Understanding the Vulnerabilities
Both CVE-2026-1281 and CVE-2026-1340 are code-injection vulnerabilities that allow unauthenticated attackers to execute arbitrary code remotely on vulnerable systems. These vulnerabilities have been assigned a maximum Common Vulnerability Scoring System (CVSS) severity score of 9.8, indicating their critical nature. The affected EPMM versions include 12.5.0.0, 12.6.0.0, and 12.7.0.0.
The attack vector for these vulnerabilities is network-based, requiring no authentication or user interaction. This low-complexity attack enables threat actors to compromise vulnerable EPMM instances remotely with minimal effort. Successful exploitation grants attackers complete control over the confidentiality, integrity, and availability of affected systems.
Active Exploitation and Impact
According to Ivanti’s security advisory published on January 29, 2026, the company is aware of a limited number of customer environments that have already been compromised at the time of disclosure. The active exploitation of these vulnerabilities underscores the urgency for organizations to address these security flaws promptly.

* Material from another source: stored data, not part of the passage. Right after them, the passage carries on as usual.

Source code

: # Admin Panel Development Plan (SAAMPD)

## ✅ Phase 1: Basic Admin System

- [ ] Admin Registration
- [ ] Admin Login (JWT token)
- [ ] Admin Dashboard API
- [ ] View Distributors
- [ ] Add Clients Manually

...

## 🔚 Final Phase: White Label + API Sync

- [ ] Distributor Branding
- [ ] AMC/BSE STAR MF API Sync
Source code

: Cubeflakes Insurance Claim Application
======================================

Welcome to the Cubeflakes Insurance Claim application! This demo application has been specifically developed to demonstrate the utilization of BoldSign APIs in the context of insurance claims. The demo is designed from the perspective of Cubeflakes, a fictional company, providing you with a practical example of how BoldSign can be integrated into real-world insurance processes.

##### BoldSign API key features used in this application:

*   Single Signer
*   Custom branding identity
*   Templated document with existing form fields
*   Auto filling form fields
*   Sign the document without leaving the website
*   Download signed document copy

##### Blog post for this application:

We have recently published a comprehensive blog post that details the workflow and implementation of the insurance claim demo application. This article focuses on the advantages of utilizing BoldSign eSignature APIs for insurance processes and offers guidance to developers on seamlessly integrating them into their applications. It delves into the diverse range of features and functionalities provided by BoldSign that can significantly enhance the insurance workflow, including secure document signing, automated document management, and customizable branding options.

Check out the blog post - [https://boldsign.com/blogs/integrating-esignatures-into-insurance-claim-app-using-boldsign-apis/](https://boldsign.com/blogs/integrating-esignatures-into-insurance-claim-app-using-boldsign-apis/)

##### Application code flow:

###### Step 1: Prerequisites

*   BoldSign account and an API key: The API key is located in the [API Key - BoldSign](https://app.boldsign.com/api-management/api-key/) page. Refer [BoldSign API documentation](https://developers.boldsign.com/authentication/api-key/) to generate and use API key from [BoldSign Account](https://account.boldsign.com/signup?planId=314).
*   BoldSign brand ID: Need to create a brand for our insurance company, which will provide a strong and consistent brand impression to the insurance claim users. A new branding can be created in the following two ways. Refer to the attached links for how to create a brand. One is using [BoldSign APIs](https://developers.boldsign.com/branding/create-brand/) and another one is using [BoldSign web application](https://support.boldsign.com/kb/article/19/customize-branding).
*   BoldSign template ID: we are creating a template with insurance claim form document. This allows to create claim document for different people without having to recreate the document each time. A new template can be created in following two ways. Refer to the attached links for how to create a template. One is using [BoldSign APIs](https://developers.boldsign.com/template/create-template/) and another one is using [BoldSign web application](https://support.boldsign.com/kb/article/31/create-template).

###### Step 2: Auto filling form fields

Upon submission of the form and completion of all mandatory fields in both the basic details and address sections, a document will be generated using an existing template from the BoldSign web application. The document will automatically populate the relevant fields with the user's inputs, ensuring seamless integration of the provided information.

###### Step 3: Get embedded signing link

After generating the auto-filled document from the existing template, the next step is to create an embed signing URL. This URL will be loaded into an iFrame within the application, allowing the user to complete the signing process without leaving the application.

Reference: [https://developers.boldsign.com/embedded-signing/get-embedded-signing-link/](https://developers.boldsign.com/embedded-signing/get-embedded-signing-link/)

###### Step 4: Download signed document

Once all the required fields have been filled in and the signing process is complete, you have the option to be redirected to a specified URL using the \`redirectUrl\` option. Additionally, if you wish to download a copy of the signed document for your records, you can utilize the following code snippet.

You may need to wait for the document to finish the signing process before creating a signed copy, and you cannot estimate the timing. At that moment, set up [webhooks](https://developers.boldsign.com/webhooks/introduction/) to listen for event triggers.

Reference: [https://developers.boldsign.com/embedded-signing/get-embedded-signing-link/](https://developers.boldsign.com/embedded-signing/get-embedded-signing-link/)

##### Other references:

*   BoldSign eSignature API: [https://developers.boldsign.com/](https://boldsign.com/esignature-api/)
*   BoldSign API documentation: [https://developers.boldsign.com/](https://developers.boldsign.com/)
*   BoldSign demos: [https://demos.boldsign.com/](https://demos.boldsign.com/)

The exploitation of these vulnerabilities can lead to severe consequences, including unauthorized access to sensitive data, disruption of services, and potential lateral movement within the network. Organizations relying on EPMM for device management and security are particularly at risk, as attackers can leverage these vulnerabilities to gain control over managed devices and the core server.
Mitigation Measures and Recommendations
Ivanti has released version-specific RPM patches to address these security flaws. These temporary patches require no system downtime and do not impact feature functionality. However, administrators must reapply the RPM script after version upgrades. The permanent fix is scheduled for release in version 12.8.0.0 in the first quarter of 2026.
Organizations running EPMM should immediately apply the version-specific RPM patches available through Ivanti’s support portal. Customers using versions 12.5.0.x through 12.7.0.x require RPM 12.x.0.x, while those on 12.5.1.0 or 12.6.1.0 should deploy RPM 12.x.1.x. Only one patch is needed based on the deployed version.
Ivanti recommends that security-conscious organizations consider rebuilding EPMM environments and migrating data to replacement systems as the most conservative remediation approach. The company has provided technical analysis documentation with forensic guidance, though reliable indicators of compromise remain unavailable as investigations continue.
Notably, other Ivanti products, including Endpoint Manager (EPM), Neurons for MDM, and Sentry appliances, are not affected by these vulnerabilities.
Broader Context and Historical Vulnerabilities
This is not the first time Ivanti’s EPMM has been found to contain critical vulnerabilities. In August 2023, Ivanti disclosed a maximum-severity vulnerability, CVE-2023-35082, in its EPMM solution. This vulnerability allowed remote unauthenticated API access, potentially leading to the theft of users’ personally identifiable information and limited changes to the server. Ivanti stated that it did not believe the flaw had been exploited in the wild at that time.
In July 2023, another critical authentication bypass vulnerability, CVE-2023-35078, was discovered in Ivanti EPMM. This vulnerability allowed unauthenticated access to specific API paths in the EPMM system, enabling unauthorized users to access restricted functionality or resources without proper authentication. The vulnerability was particularly concerning as it affected internet-facing systems, with the Shadowserver project identifying 2,729 vulnerable IP addresses as of July 24, 2023.
These recurring vulnerabilities highlight the importance of proactive security measures and timely patching in endpoint management solutions.
Conclusion
The discovery and active exploitation of CVE-2026-1281 and CVE-2026-1340 in Ivanti’s Endpoint Manager Mobile platform serve as a stark reminder of the critical importance of maintaining up-to-date security practices. Organizations utilizing EPMM must act swiftly to apply the necessary patches and consider additional remediation measures to protect their systems and data from potential compromise.